Industry insiders say DeepSeek’s unique focus on research makes it a dangerous competitor because of its willingness to share its breakthroughs rather than protect them for commercial gain. DeepSeek has yet to raise money from outside funds or take significant steps to monetize its model.

“DeepSeek operates similarly to the early DeepMind,” said an artificial intelligence investor in Beijing. “It’s purely focused on research and engineering.”

Liang is personally involved in DeepSeek’s research, and he uses the proceeds from his hedge fund transactions to pay high salaries for the best artificial intelligence talent. DeepSeek, like TikTok parent company ByteDance, is known for offering the highest salaries to Chinese artificial intelligence engineers and has employees in offices in Hangzhou and Beijing.

“DeepSeek’s offices feel like a college campus for serious researchers,” the business partner said. “The team believed in Liang’s vision: to show the world that Chinese people can be creative and create something from scratch.”

DeepSeek and High-Flyer did not respond to requests for comment.

Liang described DeepSeek as a unique “local” company, staffed by PhDs from China’s top schools, Peking University, Tsinghua University and Beihang University, rather than experts from U.S. institutions.

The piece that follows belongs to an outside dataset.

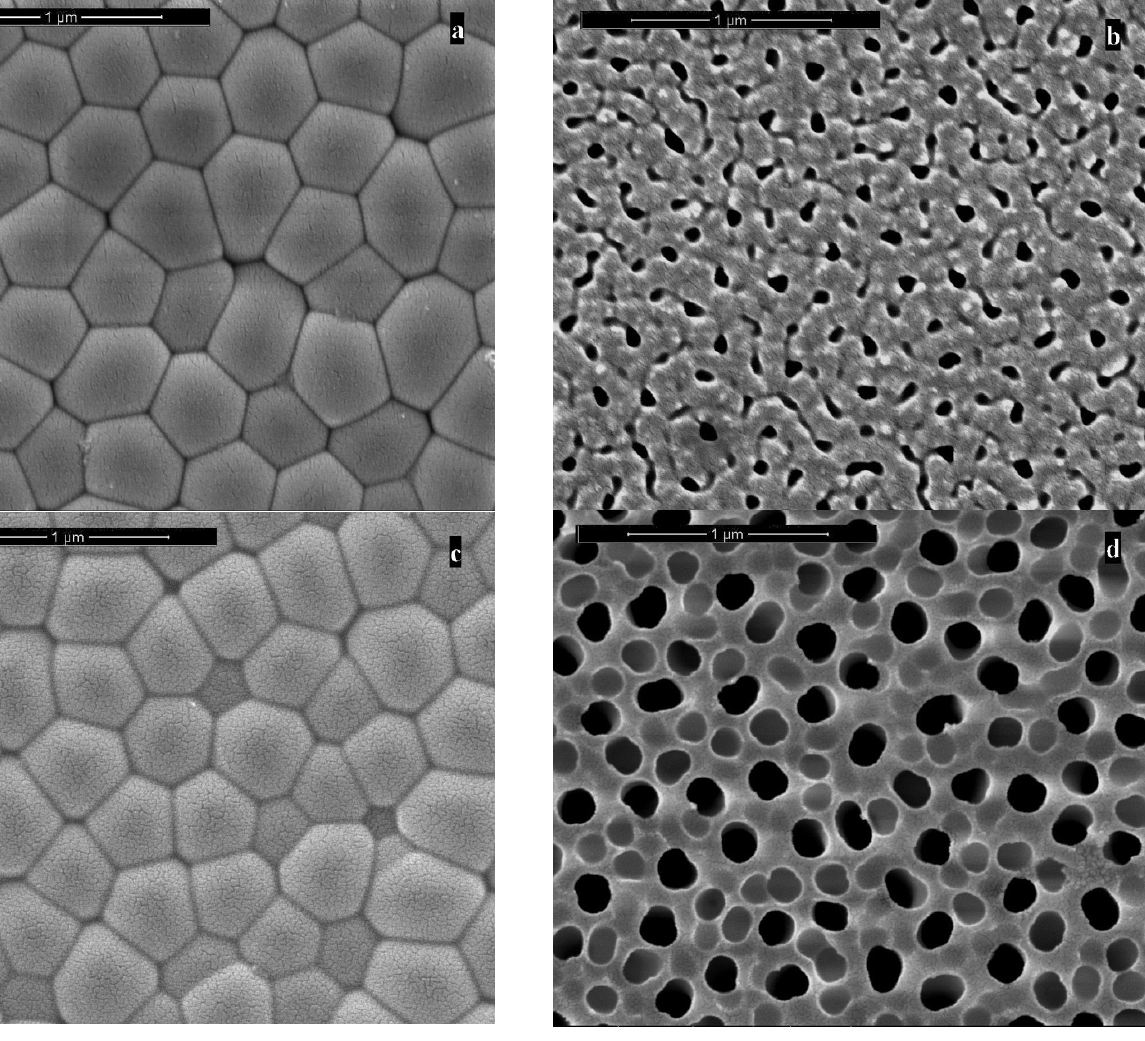
Figure 3. Top views of PAA formed in 0.4 M H 3 PO 4 and 0.04 M Al(OH) 3 at 160 V and 0 °C: ( a ) and ( b ) inner, and outer surface at 20 C cm − 2 , respectively; ( c , d ) inner, and outer surface at 160 C cm − 2 , respectively.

Last year, he said in an interview with domestic media that his core team “has no people who have returned from overseas. They are all locals… We must cultivate top talents ourselves.” DeepSeek’s status as a purely Chinese LLM company has won praise in the country.

DeepSeek claims it used just 2,048 Nvidia H800s and $5.6 million to train a model with 671 billion parameters, a fraction of what OpenAI and Google cost to train similarly sized models.

Ritwik Gupta, an artificial intelligence policy researcher at the University of California, Berkeley, said that DeepSeek’s recently released model shows that “there is no moat for artificial intelligence capabilities.”

“The first person to train a model has to spend a lot of resources to get there,” he said. “But latecomers can get there cheaper and faster.”

Gupta added that China has a larger talent pool of systems engineers than the United States, who understand how to make the most of computing resources to train and run models more cheaply.

Industry insiders said that although DeepSeek has achieved impressive results with limited resources, it is still an open question whether it can continue to remain competitive as the industry develops.

Its big backer, High-Flyer, has lagged in returns in 2024, which one person close to Liang attributed to the founder’s focus on DeepSeek.

Its U.S. rivals aren’t sitting still. They are building giant “clusters” of Nvidia’s next-generation Blackwell chips, and their computing power may once again create a performance gap with Chinese competitors.

This week, OpenAI said it is creating a joint venture called Stargate with Japan’s SoftBank and plans to spend at least $100 billion to build artificial intelligence infrastructure in the United States. Elon Musk’s xAI is massively expanding its Colossus supercomputer to include more than 1 million GPUs to help train its Grok AI model.

“DeepSeek has one of the largest advanced computing clusters in China,” Liang’s business partner said. “They have enough capacity for now, but not for much longer.”